22 thoughts on “ANTONIO SMITH, FORENSIC LINGUIST: September 25-30, 2000

  1. I’m honestly kind of curious how this would have worked as a send up of Macbeth- perhaps with Helen as Duncan, Mel as the Big Mac, and ANTONIO SMITH as Lady M, trying to convince the uncertain Mel to do that which she knows is evil good?

    And Dave as… Menteith.  An absolutely pointless and unmemorable character, whose name is never even mentioned in the spoken text.

    I loves me some Shakespeare- yes I do.

  2. My school decided I needed to know “Romeo and Juliet” and “Julius Caeser” and that would be enough. Macbeth? Hamlet? Othello? Pfft. Who needs ’em? ………..I didn’t like my school much.

  3. I think that Dave would be the porter.  Not for any particular reason, I just really liked the porter.  (Hey, compared to grave-diggers, he was *real* comic relief.)

  4. You -are- allowed to read Shakespere on your own, you know — it’s cool;. it’s even fun.  I’ve mostly avoided it, myself, but that’s because I was trying to save my virgin eyes for live performacnes (means I’ve still not had exposure to some of the more rarely performed players — no Love’s Labor Lost (unless you count the movie musical, with sililoquies replaced by broadway tunes), no Two Noble Kinsmen, no King John, Henry IV or VI or VIII, and oddly, no Antony and Cleopatera.   And I’m missing one comedy — maybe Measure for Measure. 

    But you don’t have to — nor do you have to wait for  school to “force” you to expose yourself to the Bard’s plays.


  5. Shakespere in the Park – Hyperactive Lad’s first play (at 8 months old – how geeky is that?) was A Midsummer Night’s Dream set in the Summer of Love. The next year was Julius Ceasar in modern dress with CNN coverage. You have to remember, a lot of what WS was writing was the Elizabethan equivalent of prime time TV – he wrote better because his audience could impact his earnings very intimately.

  6. Tuesday’s Comic: Mell does recieve too many rewards throughout this webcomic. And practically all of them involve being granted control of things that are giant and/or robotic, and all of which are the Coolest Moments of Her Life up to that point.

  7. Reply to Leon: Which if they happened to anyone else, would STILL be the coolest thing that had happed up to that point. Put simply: Mell has a great life.

  8. Don’t underestimate the final panel, because it’s also excellent. Every motif, from Helen’s gap-toothed grin to her distorted speech balloon, is wonderfully applied. I’ve been staring at it for five minutes now and it still looks hilarious.

  9. I must have known at some subconscious level that this one was coming up.  A few days ago I had opportunity to use Helen’s line, to great effect.

  10. If only Dave had been given an extra minute or so to finish the machine – then maybe you could’ve wrapped up the entire webcomic right here and gone on to bigger and possibly more lucrative projects. I’m sure Dave would’ve approved.
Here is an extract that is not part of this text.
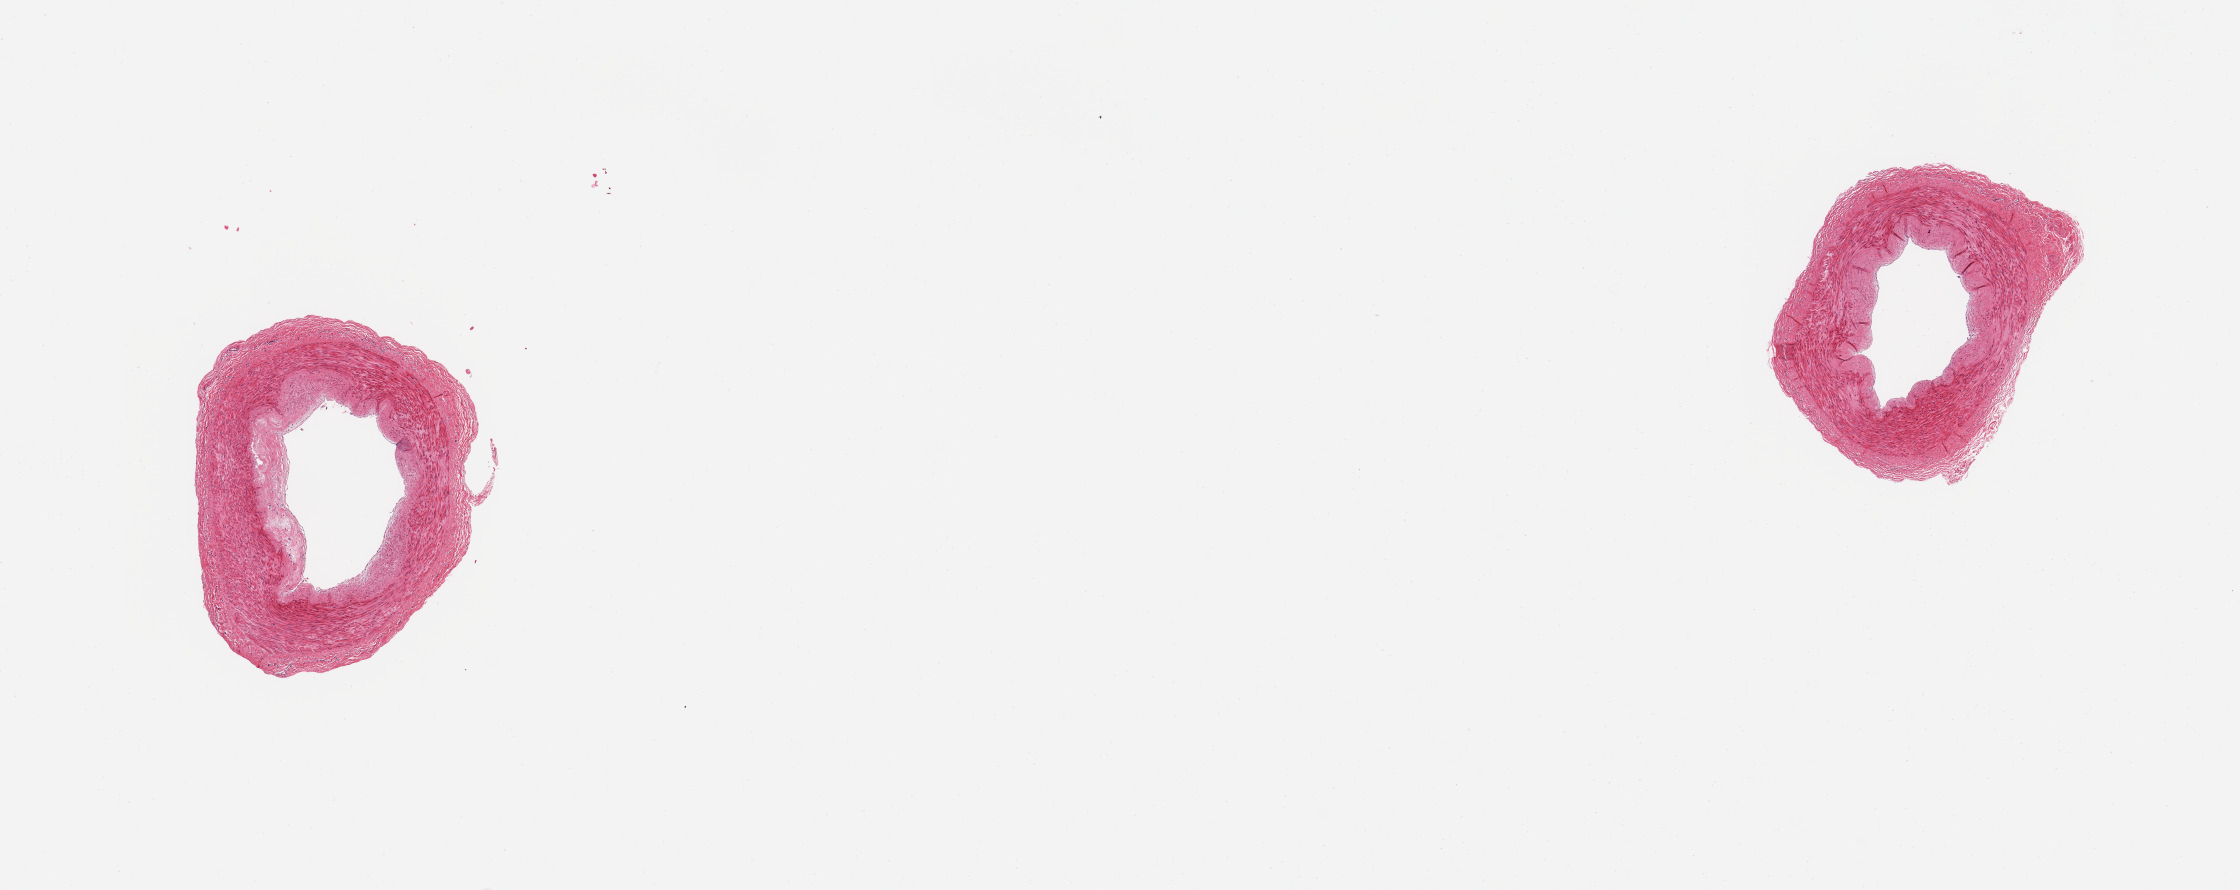
Digitized hematoxylin and eosin (H&E)-stained section — shown as a low-resolution overview of the whole scanned area (about 17.7 x 7.0 mm), PAXgene-fixed, paraffin-embedded tissue, sampled site (target tissue): tibial artery, tissue donor sample.
- reviewer comment on this tissue sample: 2 pieces, no adherent fat; trace atherosis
  11. Before this week ends, one must ask: exactly how would a weather-controlling machine assist in eliminating a foe who’s already in the same room as you? Or in stopping one from being trampled by stampeding gerbils? (Actually, it’s almost certain that these and further questions will be raised in this week’s podcast…)

  12. I suspect “push the button” goes back farther than MST3K to The Great Race. …No, not the reality show you children, the movie with Tony Curtis and Jack Lemmon.

  13. Saturday’s Comic: Hey, kids! Draw your own Narbonic Final Cliffhanger Panel! Have fun, but remember: no swearing, or else this comic won’t ever be syndicated!

  14. That’s the kind of thing that happens to me every friday with compter-related geeky type things.  Even more reason to believe I’m Dave… *seriously – help*

  15. What? How did Helen get ahead of the gerbils? How did Dave get through all of “Mel! The gerbils are stampeding this way” ? I… I… can only suppose that making them big must have slowed them down a lot. It’s a shame, really. I remember my gerbils literally moving faster than the human eye could follow. In close quarters on slippery terrain I would see streaks, sort-of like a cartoon effect or maybe the USS Enterprise, but otherwise nothing. Had Helen’s gerbils retained that ability when mutated, half a dozen or so would level a couple of skyscrapers if they thought they saw a seagull.